- Stored data entries

-----

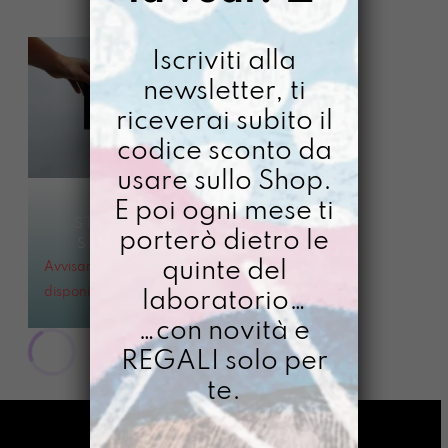
Iscriviti alla
newsletter, ti
riceverai subito il
codice sconto da
usare sullo Shop.
E poi ogni mese ti
STAMPA A5
porterò dietro le
SPERANZA
quinte del
Avvisami quando
disponibile
laboratorio…
€
8,00
…con novità e
REGALI solo per
te.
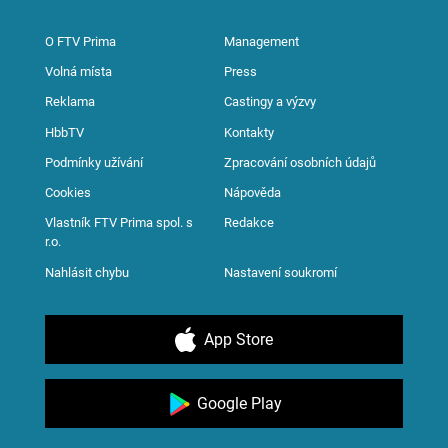
O FTV Prima
Management
Volná místa
Press
Reklama
Castingy a výzvy
HbbTV
Kontakty
Podmínky užívání
Zpracování osobních údajů
Cookies
Nápověda
Vlastník FTV Prima spol. s
Redakce
r.o.
Nahlásit chybu
Nastavení soukromí
App Store
Google Play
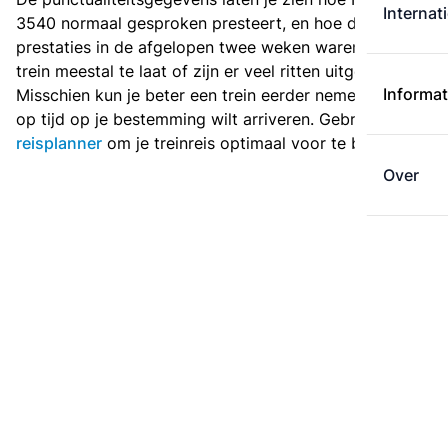
Internat
3540 normaal gesproken presteert, en hoe de
prestaties in de afgelopen twee weken waren. Is deze
trein meestal te laat of zijn er veel ritten uitgevallen?
Informat
Misschien kun je beter een trein eerder nemen als je
op tijd op je bestemming wilt arriveren. Gebruik de
reisplanner
om je treinreis optimaal voor te bereiden.
Over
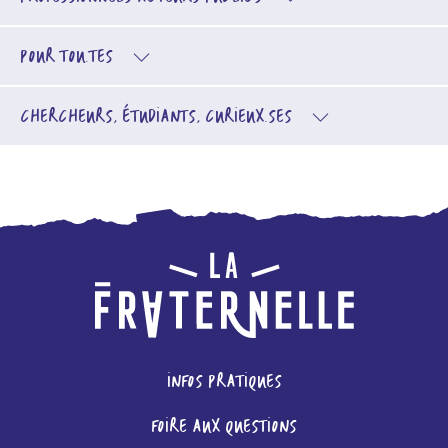
POUR TOU.TES
CHERCHEURS, ÉTUDIANTS, CURIEUX.SES
INFOS PRATIQUES
FOIRE AUX QUESTIONS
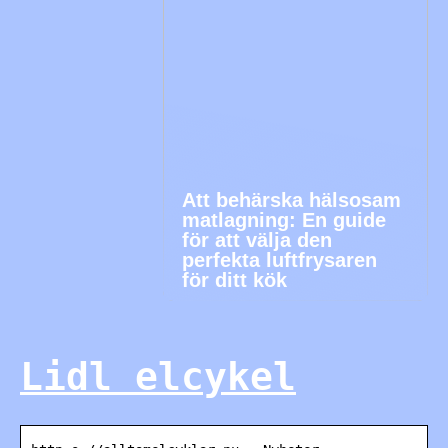
Att behärska hälsosam
matlagning: En guide
för att välja den
perfekta luftfrysaren
för ditt kök
Lidl elcykel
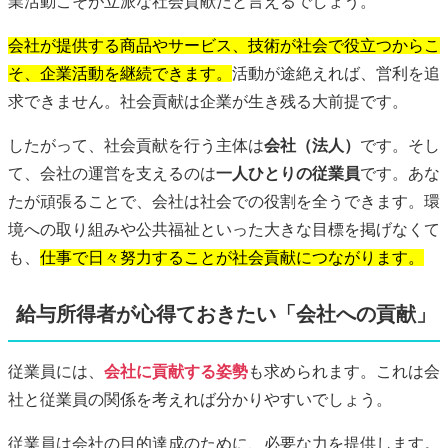
業活動こそが立派な社会貢献だと言えるでしょう。
会社が提供する商品やサービス、技術が社会で役立つからこ
そ、企業活動を継続できます。
活動が途絶えれば、営利を追
求できません。社会貢献は企業が生き残る大前提です。
したがって、社会貢献を行う主体は
会社（法人）
です。そし
て、会社の運営を支えるのは
一人ひとりの従業員
です。あな
たが頑張ることで、会社は社会での役割を全うできます。環
境への取り組みや公共福祉といった大きな目標を掲げなくて
も、
仕事で日々努力することが社会貢献につながります。
給与所得者が心得ておきたい「会社への貢献」
従業員には、
会社に貢献する姿勢
も求められます。これは会
社と従業員の関係を考えれば分かりやすいでしょう。
従業員は会社の目的達成のために、必要な力を提供します。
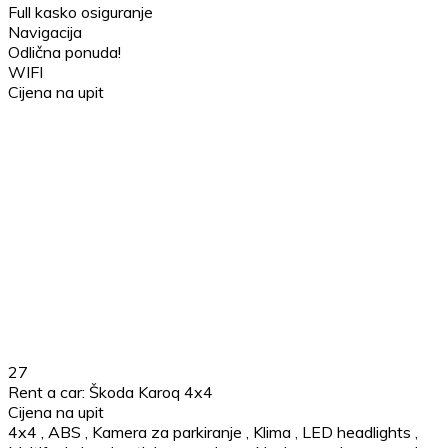
Full kasko osiguranje
Navigacija
Odlična ponuda!
WIFI
Cijena na upit
27
Rent a car: Škoda Karoq 4x4
Cijena na upit
4x4
,
ABS
,
Kamera za parkiranje
,
Klima
,
LED headlights
,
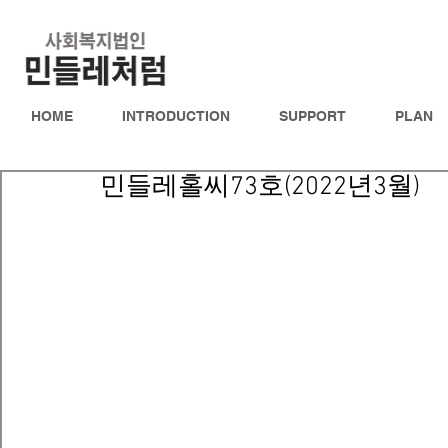
HOME
INTRODUCTION
SUPPORT
PLAN
민들레홀씨73호(2022년3월)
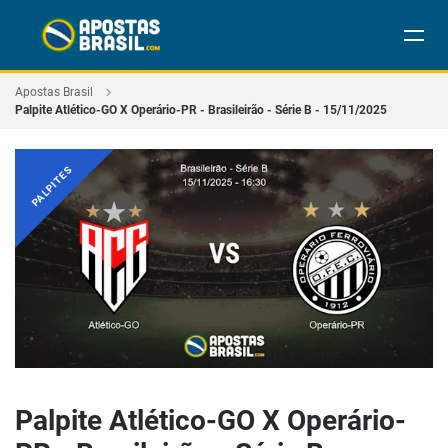
Apostas Brasil
Palpite Atlético-GO X Operário-PR - Brasileirão - Série B - 15/11/2025
PALPITES
Palpite Atlético-GO X Operário-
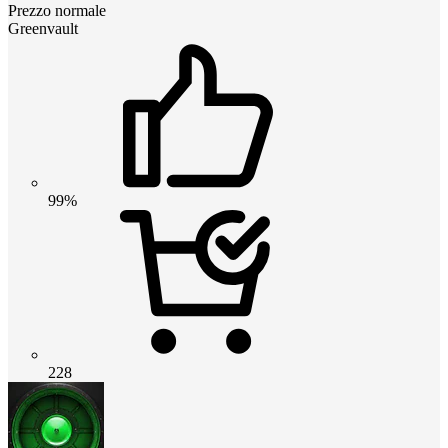
Prezzo normale
Greenvault
99%
228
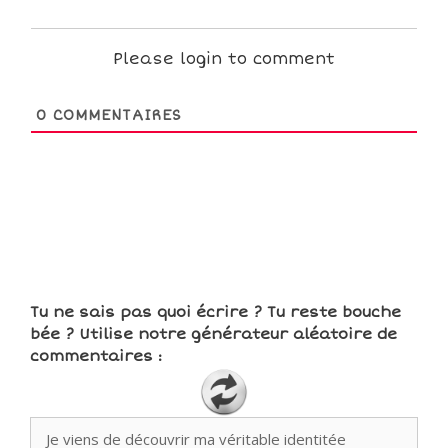
Please login to comment
0
COMMENTAIRES
Tu ne sais pas quoi écrire ? Tu reste bouche
bée ? Utilise notre générateur aléatoire de
commentaires :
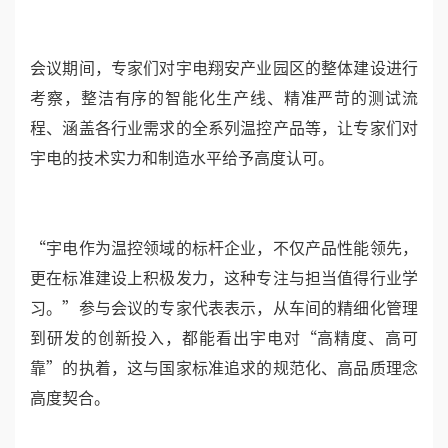
与会专家围绕《工业过程测量和控制系统用隔离式安全
栅》《工业过程测量和控制系统用配电器》《现场设备
工具（FDT）接口规范第2部分：概念和详细描述》及
两项外文版标准的草案内容展开深入研讨，从技术细节
到应用场景，逐一梳理关键问题，明确了各标准的修订
方向和下一步工作安排，为标准的科学编制奠定了坚实
基础。
会议期间，专家们对宇电翔安产业园区的整体建设进行
考察，整洁有序的智能化生产线、精准严苛的测试流
程、涵盖各行业需求的全系列温控产品等，让专家们对
宇电的技术实力和制造水平给予高度认可。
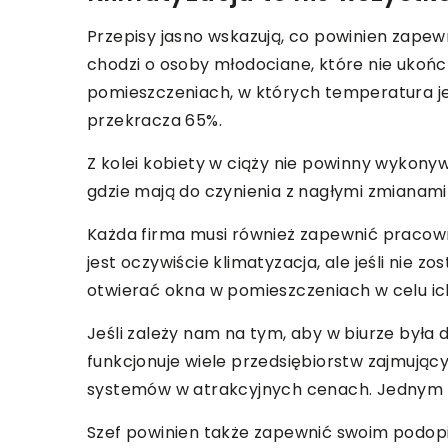
Przepisy jasno wskazują, co powinien zapew
chodzi o osoby młodociane, które nie ukońc
pomieszczeniach, w których temperatura jes
przekracza 65%.
Z kolei kobiety w ciąży nie powinny wykon
gdzie mają do czynienia z nagłymi zmianami
Każda firma musi również zapewnić pracow
jest oczywiście klimatyzacja, ale jeśli nie
otwierać okna w pomieszczeniach w celu ic
Jeśli zależy nam na tym, aby w biurze była
funkcjonuje wiele przedsiębiorstw zajmując
systemów w atrakcyjnych cenach. Jednym z
Szef powinien także zapewnić swoim podopie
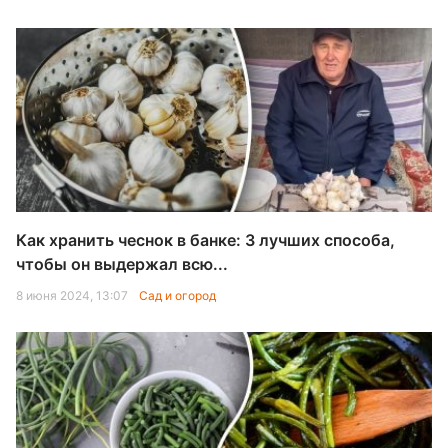
Как хранить чеснок в банке: 3 лучших способа,
чтобы он выдержал всю...
8 июня 2024, 13:07
Сад и огород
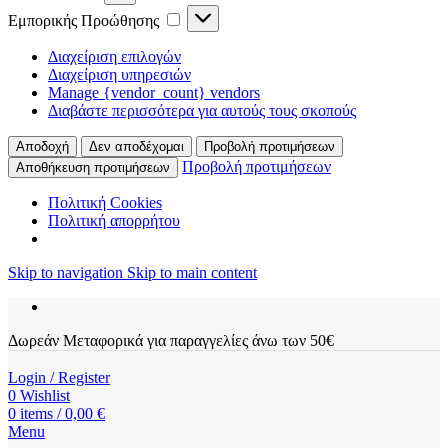
Εμπορικής
Εμπορικής Προώθησης
Προώθησης
Διαχείριση επιλογών
Διαχείριση υπηρεσιών
Manage {vendor_count} vendors
Διαβάστε περισσότερα για αυτούς τους σκοπούς
Αποδοχή
Δεν αποδέχομαι
Προβολή προτιμήσεων
Προβολή προτιμήσεων
Αποθήκευση προτιμήσεων
Πολιτική Cookies
Πολιτική απορρήτου
Skip to navigation
Skip to main content
Δωρεάν Μεταφορικά για παραγγελίες άνω των 50€
Login / Register
0
Wishlist
0
items
/
0,00
€
Menu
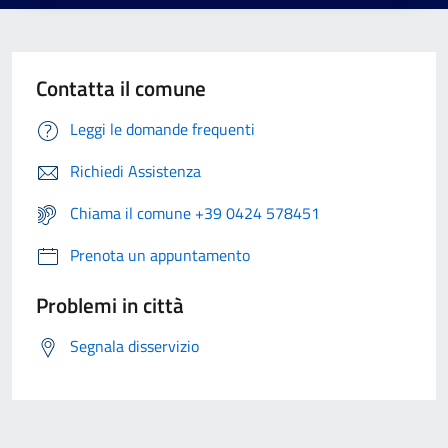
Contatta il comune
Leggi le domande frequenti
Richiedi Assistenza
Chiama il comune +39 0424 578451
Prenota un appuntamento
Problemi in città
Segnala disservizio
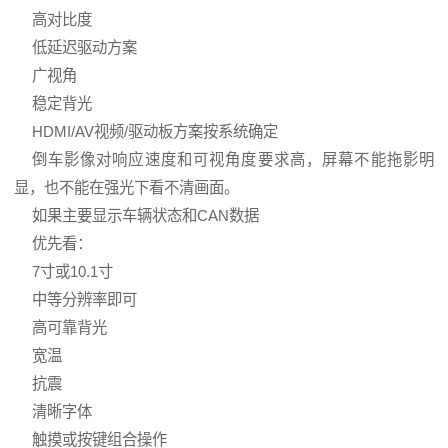
高对比度
低延迟驱动方案
广视角
稳定背光
HDMI/AV视频/驱动板方案按系统确定
倒车影像对响应速度和可视角度要求高，屏幕不能拖影明
显，也不能在强光下看不清画面。
如果主要显示车辆状态和CAN数据
优先看：
7寸或10.1寸
中等分辨率即可
高可靠背光
宽温
抗震
清晰字体
触摸或按键组合操作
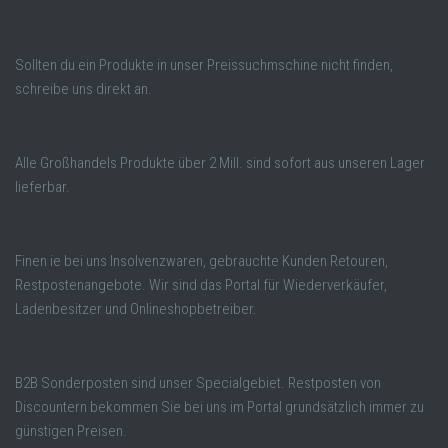
Sollten du ein Produkte in unser Preissuchmschine nicht finden,
schreibe uns direkt an.
Alle Großhandels Produkte über 2 Mill. sind sofort aus unseren Lager
lieferbar.
Finen ie bei uns Insolvenzwaren, gebrauchte Kunden Retouren,
Restpostenangebote. Wir sind das Portal für Wiederverkäufer,
Ladenbesitzer und Onlineshopbetreiber.
B2B Sonderposten sind unser Specialgebiet. Restposten von
Discountern bekommen Sie bei uns im Portal grundsätzlich immer zu
günstigen Preisen.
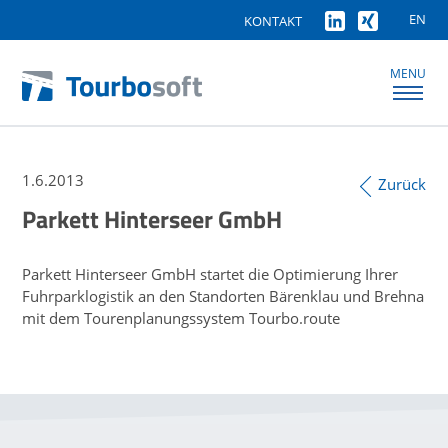
EN
KONTAKT
MENU
1.6.2013
Zurück
Parkett Hinterseer GmbH
Parkett Hinterseer GmbH startet die Optimierung Ihrer
Fuhrparklogistik an den Standorten Bärenklau und Brehna
mit dem Tourenplanungssystem Tourbo.route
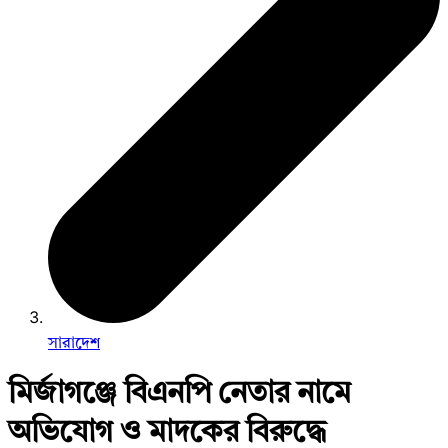
সারাদেশ
মির্জাগঞ্জে বিএনপি নেতার নামে
অভিযোগ ও মাদকের বিরুদ্ধে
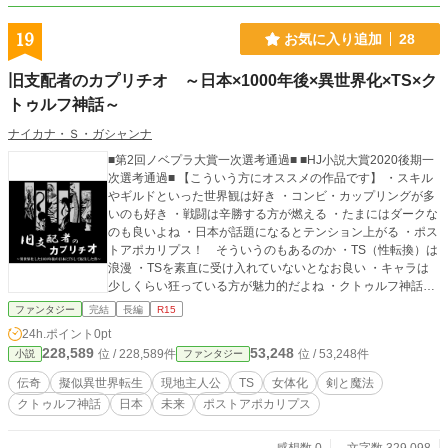
19
お気に入り追加
28
旧支配者のカプリチオ ～日本×1000年後×異世界化×TS×ク
トゥルフ神話～
ナイカナ・Ｓ・ガシャンナ
■第2回ノベプラ大賞一次選考通過■ ■HJ小説大賞2020後期一
次選考通過■ 【こういう方にオススメの作品です】 ・スキル
やギルドといった世界観は好き ・コンビ・カップリングが多
いのも好き ・戦闘は辛勝する方が燃える ・たまにはダークな
のも良いよね ・日本が話題になるとテンション上がる ・ポス
トアポカリプス！ そういうのもあるのか ・TS（性転換）は
浪漫 ・TSを素直に受け入れていないとなお良い ・キャラは
少しくらい狂っている方が魅力的だよね ・クトゥルフ神話に
興味がある 【以下ちょっとだけ真面目なあらすじ】 西暦二〇
ファンタジー
完結
長編
R15
ＸＸ年。降臨した邪神により人類は滅亡寸前に追い込まれ
24h.ポイント
0pt
た。 それから一〇〇〇年後、世界は剣と魔法の異世界と化し
228,589
53,248
位 / 228,589件
位 / 53,248件
小説
ファンタジー
ていた。 主人公は二十一世紀の人間、二十九歳の会社員だ。
彼はある神秘により一〇〇〇年間も生き続け、紆余曲折を経
伝奇
擬似異世界転生
現地主人公
TS
女体化
剣と魔法
て鬼娘に憑依した。 主人公は幾人もの狂人達と出会い、ドン
クトゥルフ神話
日本
未来
ポストアポカリプス
引きしながらも、徐々に自らの立ち位置を確立していく。 ―
―これは、未来に関心がなかった男が一〇〇〇年後の世界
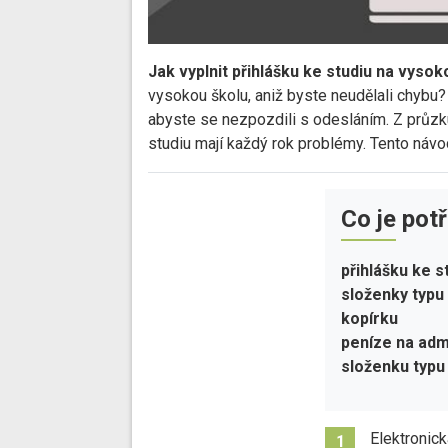
Jak vyplnit přihlášku ke studiu na vysoko
vysokou školu, aniž byste neudělali chybu? 
abyste se nezpozdili s odesláním. Z průzk
studiu mají každý rok problémy. Tento ná
Co je pot
přihlášku ke s
složenky typu
kopírku
peníze na admi
složenku typu
Elektronick
1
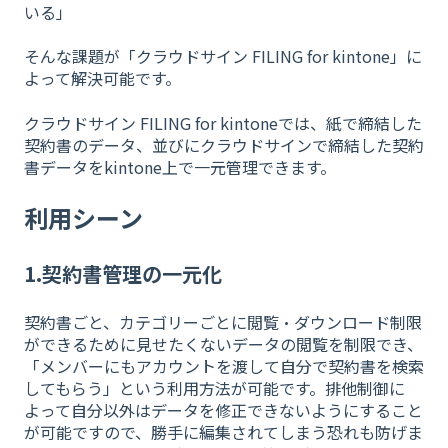
いる」
そんな課題が「クラウドサイン FILING for kintone」に
よって解決可能です。
クラウドサイン FILING for kintoneでは、紙で締結した
契約書のデータ、並びにクラウドサインで締結した契約
書データをkintone上で一元管理できます。
利用シーン
1.契約書管理の一元化
契約書ごと、カテゴリーごとに閲覧・ダウンロード制限
ができるために見せたくないデータの閲覧を制限でき、
「メンバーにもアカウントを渡して自分で契約書を検索
してもらう」という利用方法が可能です。排他制御に
よって自分以外はデータを修正できないようにすること
が可能ですので、勝手に編集されてしまう恐れも防げま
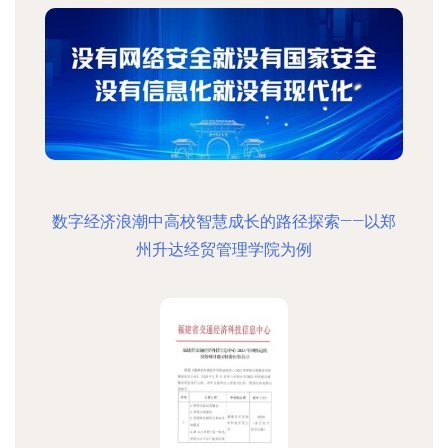
数字经济浪潮中高校智慧成长的路径探索——以郑
州升达经贸管理学院为例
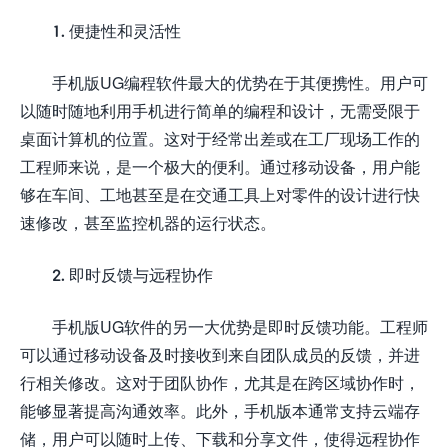
1. 便捷性和灵活性
手机版UG编程软件最大的优势在于其便携性。用户可
以随时随地利用手机进行简单的编程和设计，无需受限于
桌面计算机的位置。这对于经常出差或在工厂现场工作的
工程师来说，是一个极大的便利。通过移动设备，用户能
够在车间、工地甚至是在交通工具上对零件的设计进行快
速修改，甚至监控机器的运行状态。
2. 即时反馈与远程协作
手机版UG软件的另一大优势是即时反馈功能。工程师
可以通过移动设备及时接收到来自团队成员的反馈，并进
行相关修改。这对于团队协作，尤其是在跨区域协作时，
能够显著提高沟通效率。此外，手机版本通常支持云端存
储，用户可以随时上传、下载和分享文件，使得远程协作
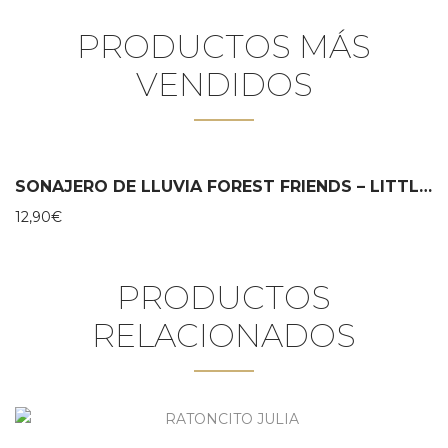
PRODUCTOS MÁS
VENDIDOS
SONAJERO DE LLUVIA FOREST FRIENDS – LITTLE DUTCH
12,90
€
PRODUCTOS
RELACIONADOS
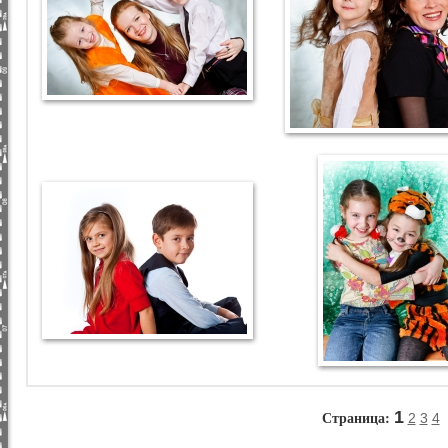
Страница:
1
2
3
4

-----

Copy out the lines above with "GmbH" in them.

Parkett Hinterseer GmbH
Parkett Hinterseer GmbH startet die Optimierung Ihrer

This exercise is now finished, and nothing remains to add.